I’m hoping to run around to all of this year’s murals later this week, and will update the album when I do.
When I was a kid, my sister and I would take the Greyhound bus between Missoula and Great Falls. We started out sitting in the front seat so the bus driver could keep an eye on us, but as we got older, we moved further and further back in the bus.
On one trip, there was a bunch of older kids sitting in the last row, so I sat with them. The memory is a bit fuzzy, but I do remember someone having Jack Daniels, so I tried it. Back in those days, you could still smoke in the last few rows of the bus, so that trip consisted of smoking Marlboros and taking sips of whiskey. I learned a lot on those bus trips.
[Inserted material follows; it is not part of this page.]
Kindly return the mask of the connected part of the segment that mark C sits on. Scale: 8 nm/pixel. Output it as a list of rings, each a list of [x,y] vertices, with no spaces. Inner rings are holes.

The halfway point between Missoula and Great Falls is Lincoln. The bus stopped at the gas station to pick up new passengers, and let the rest of us off to stretch our legs. If we had a little cash, my sister and I would go in and get a candy bar or something to drink, always mindful of the time. We didn’t want the bus to leave without us.
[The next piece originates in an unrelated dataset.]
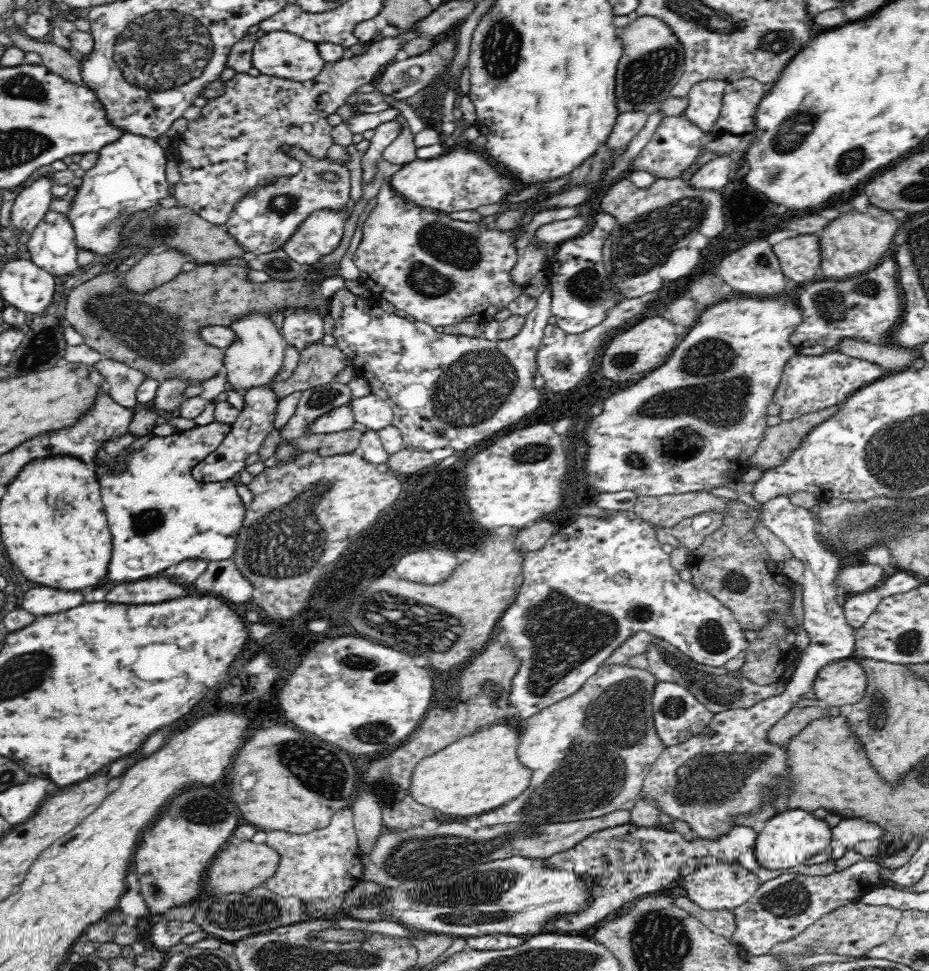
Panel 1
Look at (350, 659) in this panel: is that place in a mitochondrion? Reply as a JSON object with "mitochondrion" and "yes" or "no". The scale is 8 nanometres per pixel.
{"mitochondrion":"yes"}

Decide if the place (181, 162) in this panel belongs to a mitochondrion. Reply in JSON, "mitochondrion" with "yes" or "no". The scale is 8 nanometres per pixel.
{"mitochondrion":"no"}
Up until two weekends ago, that’s all Lincoln was to me–a stop between Missoula and Great Falls. I’ve driven that route a thousand times, but recently I’ve been noticing a sign on the side of the highway just east of Lincoln: Blackfoot Pathways. I looked it up online, and decided I need to stop on one of my trips to check it out.
For various reasons, that never happened. I was either in a hurry, or didn’t think about it until I had passed the turnoff. But the other weekend, friends invited me to their cabin near Lincoln. So it was the perfect time to check it out.
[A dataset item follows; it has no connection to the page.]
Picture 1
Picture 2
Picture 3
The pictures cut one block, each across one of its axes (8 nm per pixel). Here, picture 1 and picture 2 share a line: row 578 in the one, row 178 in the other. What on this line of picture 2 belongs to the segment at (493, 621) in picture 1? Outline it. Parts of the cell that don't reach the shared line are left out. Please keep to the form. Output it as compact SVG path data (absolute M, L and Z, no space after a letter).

It’s surreal. A sculpture exhibit in (what feels like) the middle of the nowhere. The sculptures themselves are amazing. Made of wood and metal and other media native to the area. There are information boards near each sculpture that tells you a little about the artist and the art. I highly recommend going in the winter when there’s snow on the ground. Granted, I haven’t seen it in the summer yet, (it’s on the list for this summer,) but it’s extremely cool covered in snow.